You must do what is sensible and proportionate to the risk — not eliminate every conceivable hazard at any cost.
Floors specifically
The Workplace (Health, Safety and Welfare) Regulations 1992 require that floors are of a suitable construction and kept, so far as is reasonably practicable, free from anything that might cause a person to slip. That is the regulation a slip claim is most often measured against.
Workplace (Health, Safety and Welfare) Regulations 1992, regulation 12.
Assess the risk
The Management of Health and Safety at Work Regulations 1999 require a suitable and sufficient assessment of the risks. For slips, a measured Pendulum Test Value is what turns that assessment from an opinion into evidence.
Keep your test reports with your risk assessment — together they tell a complete story.
Care settings
In health and social care in England, the Care Quality Commission (CQC) expects providers to manage risks to people’s safety, which includes slips and falls. An accredited slip-resistance report is objective evidence that the risk has been assessed and controlled.

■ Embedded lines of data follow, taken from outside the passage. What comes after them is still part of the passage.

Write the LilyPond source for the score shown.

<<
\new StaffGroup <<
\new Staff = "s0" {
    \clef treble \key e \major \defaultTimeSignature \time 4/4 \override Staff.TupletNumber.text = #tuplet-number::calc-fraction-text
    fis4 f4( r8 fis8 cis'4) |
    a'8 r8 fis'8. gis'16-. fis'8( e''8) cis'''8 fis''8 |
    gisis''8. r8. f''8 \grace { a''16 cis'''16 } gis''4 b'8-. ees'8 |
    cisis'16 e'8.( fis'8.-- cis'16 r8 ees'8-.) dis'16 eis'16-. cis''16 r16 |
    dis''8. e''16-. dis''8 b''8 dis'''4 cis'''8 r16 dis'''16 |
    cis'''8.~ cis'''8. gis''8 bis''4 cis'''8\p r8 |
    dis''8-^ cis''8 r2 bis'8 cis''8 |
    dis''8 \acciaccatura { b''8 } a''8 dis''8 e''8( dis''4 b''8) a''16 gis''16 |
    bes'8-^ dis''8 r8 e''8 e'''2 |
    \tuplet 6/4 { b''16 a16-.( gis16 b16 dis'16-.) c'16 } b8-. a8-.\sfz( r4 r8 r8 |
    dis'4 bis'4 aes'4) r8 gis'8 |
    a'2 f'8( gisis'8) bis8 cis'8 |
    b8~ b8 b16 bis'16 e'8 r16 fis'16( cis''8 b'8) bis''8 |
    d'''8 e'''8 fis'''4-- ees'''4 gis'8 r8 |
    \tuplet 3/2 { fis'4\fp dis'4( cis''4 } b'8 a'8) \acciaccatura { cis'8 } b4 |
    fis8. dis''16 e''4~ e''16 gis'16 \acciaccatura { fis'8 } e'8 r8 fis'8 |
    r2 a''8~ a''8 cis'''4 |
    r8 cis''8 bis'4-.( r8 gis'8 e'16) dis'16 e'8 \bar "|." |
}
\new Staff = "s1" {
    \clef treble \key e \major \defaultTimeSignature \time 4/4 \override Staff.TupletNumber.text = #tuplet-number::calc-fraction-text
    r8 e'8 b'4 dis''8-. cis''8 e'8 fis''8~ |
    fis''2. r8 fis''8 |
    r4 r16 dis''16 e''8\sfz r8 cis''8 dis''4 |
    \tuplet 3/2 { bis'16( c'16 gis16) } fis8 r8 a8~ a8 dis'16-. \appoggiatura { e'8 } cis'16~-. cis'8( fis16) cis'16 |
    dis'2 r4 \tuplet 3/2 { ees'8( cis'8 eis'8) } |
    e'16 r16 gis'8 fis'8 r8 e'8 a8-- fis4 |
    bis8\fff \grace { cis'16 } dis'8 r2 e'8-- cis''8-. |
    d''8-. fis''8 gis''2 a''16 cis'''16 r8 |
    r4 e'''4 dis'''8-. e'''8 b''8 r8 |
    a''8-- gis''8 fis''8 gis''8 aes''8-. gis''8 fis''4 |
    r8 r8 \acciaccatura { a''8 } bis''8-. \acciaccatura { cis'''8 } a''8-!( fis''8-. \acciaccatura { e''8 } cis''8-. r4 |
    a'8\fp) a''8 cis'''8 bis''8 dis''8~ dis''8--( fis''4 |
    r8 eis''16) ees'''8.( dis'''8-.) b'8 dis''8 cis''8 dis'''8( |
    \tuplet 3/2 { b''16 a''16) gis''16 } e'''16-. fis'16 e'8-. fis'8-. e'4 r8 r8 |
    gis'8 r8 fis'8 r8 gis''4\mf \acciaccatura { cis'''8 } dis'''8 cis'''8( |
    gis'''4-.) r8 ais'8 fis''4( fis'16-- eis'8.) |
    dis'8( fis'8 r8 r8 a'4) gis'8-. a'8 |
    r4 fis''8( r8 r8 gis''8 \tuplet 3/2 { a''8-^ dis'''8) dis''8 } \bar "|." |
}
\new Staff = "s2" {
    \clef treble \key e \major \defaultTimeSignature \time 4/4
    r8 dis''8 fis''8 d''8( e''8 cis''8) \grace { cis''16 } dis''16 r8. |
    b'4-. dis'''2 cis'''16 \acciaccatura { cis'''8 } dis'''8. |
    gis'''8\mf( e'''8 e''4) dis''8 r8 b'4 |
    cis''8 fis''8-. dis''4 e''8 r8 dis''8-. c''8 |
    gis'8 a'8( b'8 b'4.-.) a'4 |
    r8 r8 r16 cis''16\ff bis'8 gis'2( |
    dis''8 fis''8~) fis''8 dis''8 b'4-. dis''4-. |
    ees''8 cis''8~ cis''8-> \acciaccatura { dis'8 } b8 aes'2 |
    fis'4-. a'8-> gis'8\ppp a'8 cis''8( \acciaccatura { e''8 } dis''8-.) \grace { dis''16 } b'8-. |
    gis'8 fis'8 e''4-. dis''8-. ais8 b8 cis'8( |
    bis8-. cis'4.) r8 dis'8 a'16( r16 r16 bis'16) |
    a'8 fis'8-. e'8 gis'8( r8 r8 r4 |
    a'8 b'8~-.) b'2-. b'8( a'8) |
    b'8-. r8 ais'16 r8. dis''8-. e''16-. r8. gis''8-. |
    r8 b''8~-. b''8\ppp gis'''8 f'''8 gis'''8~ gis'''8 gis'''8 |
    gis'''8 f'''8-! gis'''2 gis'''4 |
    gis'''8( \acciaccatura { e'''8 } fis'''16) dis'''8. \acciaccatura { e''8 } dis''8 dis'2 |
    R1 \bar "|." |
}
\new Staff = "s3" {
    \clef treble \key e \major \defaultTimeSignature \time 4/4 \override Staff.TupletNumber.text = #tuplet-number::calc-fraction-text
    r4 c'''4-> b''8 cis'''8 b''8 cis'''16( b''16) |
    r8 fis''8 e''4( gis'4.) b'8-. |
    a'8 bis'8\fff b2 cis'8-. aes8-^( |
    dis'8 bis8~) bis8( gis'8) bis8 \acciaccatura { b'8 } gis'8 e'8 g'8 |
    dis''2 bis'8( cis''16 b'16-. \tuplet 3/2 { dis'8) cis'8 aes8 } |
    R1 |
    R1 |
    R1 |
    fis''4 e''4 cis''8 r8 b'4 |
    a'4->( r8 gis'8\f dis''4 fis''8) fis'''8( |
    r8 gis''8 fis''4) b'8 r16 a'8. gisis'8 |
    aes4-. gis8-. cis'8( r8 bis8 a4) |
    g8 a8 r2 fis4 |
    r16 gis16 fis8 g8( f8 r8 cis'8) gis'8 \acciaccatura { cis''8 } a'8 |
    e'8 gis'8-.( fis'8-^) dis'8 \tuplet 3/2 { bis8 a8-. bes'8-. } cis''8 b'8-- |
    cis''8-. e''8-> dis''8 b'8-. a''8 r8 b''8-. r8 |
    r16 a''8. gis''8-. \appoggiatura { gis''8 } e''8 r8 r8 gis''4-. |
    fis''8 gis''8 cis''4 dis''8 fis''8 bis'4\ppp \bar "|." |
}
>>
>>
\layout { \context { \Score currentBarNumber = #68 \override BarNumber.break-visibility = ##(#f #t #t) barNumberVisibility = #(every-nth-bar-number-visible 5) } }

Wales and Scotland have their own care regulators; the principle — manage the risk — is the same.
Meeting the duty in practice
In practice, meeting the duty means: assess the floors that matter, measure them properly, act on anything that falls short, and keep the evidence. An independent, UKAS-accredited test does the measuring and the evidence in one step.
Assess · measure · act · record.
General information about slip-safety duties, not legal advice. For your specific obligations, consult a suitably qualified professional.